Things to do at a Tennis Match
All ideas on this page were emailed to me by Frances.

1. Shout "GOAAAL!!" when a player gets a point.

2. Blow your nose at crucial moments.

3. Bring along a comically large mobile phone and do your best Dom Jolly impression.

4. As a player is about to serve shout "TAKE AIM.......FIRE!!"

5. Start a Mexican wave.

6. Occasionally scream.........loudly.

7. Streak.

8. Take Flash photography, if a player complains, say "ooooh, someones a little grumpy just because they're Loosing!"

9. Announce to the crowd your intentions to get an ice cream at the end of the next game, ask if anyone wants one.

10. If a player misses the ball, start Laughing manically and shout "MY GRAN CAN PLAY BETTER THAN YOU!!".

11. During a rally, keep shouting to the players what to do, example: "GO LEFT, NOW RIGHT, RUN..RUUUUUN. LEFT, HIT IT HARDER!!!"

12. Loudly Cheer and Root for a player who is not in this match.

13. When a linesman makes a call, stand up and loudly say "HE'S ABSOLUTLY RIGHT YOU KNOW, THAT WAS A SPOT ON CALL" smile at him as you say "NICE ONE!"

14. Sing "TENNIS IS COMING HOME, ITS COMING HOME, ITS COMING HOME,ITS COOOOOOMING, TENNIS IS COMING HOME..........." continue....

15. When a ball is clearly 'in' scream "OUT!!!!" and vice verser.

16. (In a male game) At Match point, shout to one of the players " YOU WERE RIGHT, THE BABY IS'NT YOURS"

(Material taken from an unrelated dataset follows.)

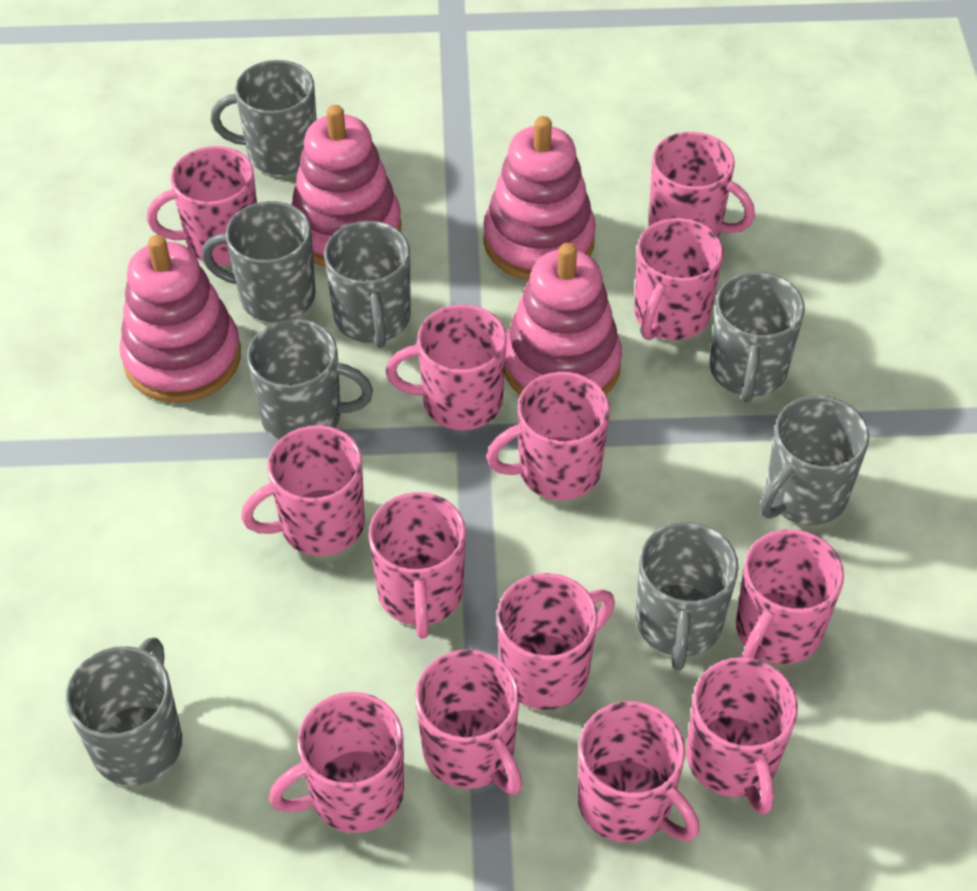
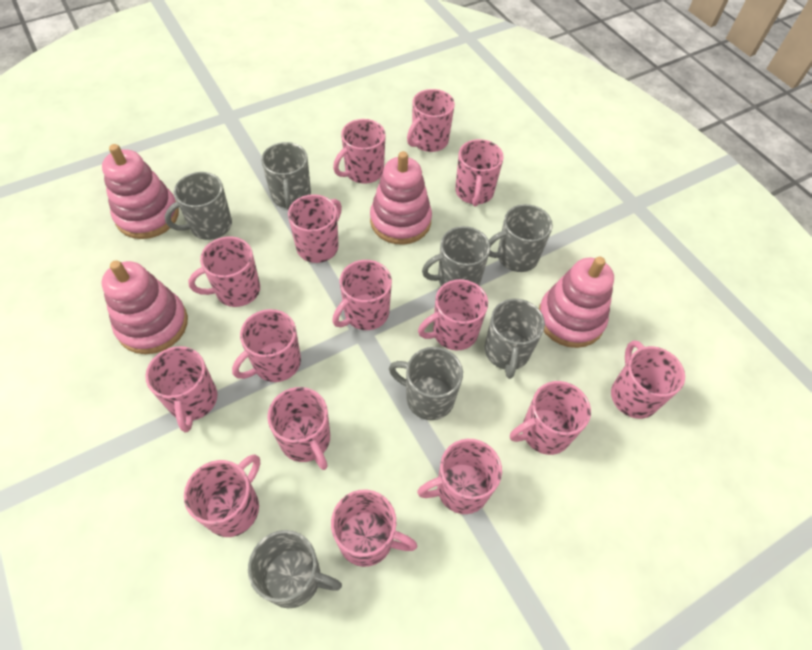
grey mug: 8 -> 7
pink mug: 13 -> 15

17. As the players rest after a game, call to one of them "WE SHOULD HAVE BEEN MORE CAREFUL LAST NIGHT BECAUSE I'VE GOT IT AS WELL NOW!"

18. Throw a pair of knickers at one of the players and shout "YOU LEFT THESE IN MY CAR THE OTHER DAY"

19. Wave a football rattle and keep shouting " WHOOOOOOOO TENNIS!!!"

20. At the end of the match, with a look of disbelief on your face start to cry dramatically and wail in a Russian accent " I BET ZE PLANE TICKETS HOME ON YOU VINNING AND YOU HAF LOZT. I HAF NO MONEY TO REPLAZE ZEM!!"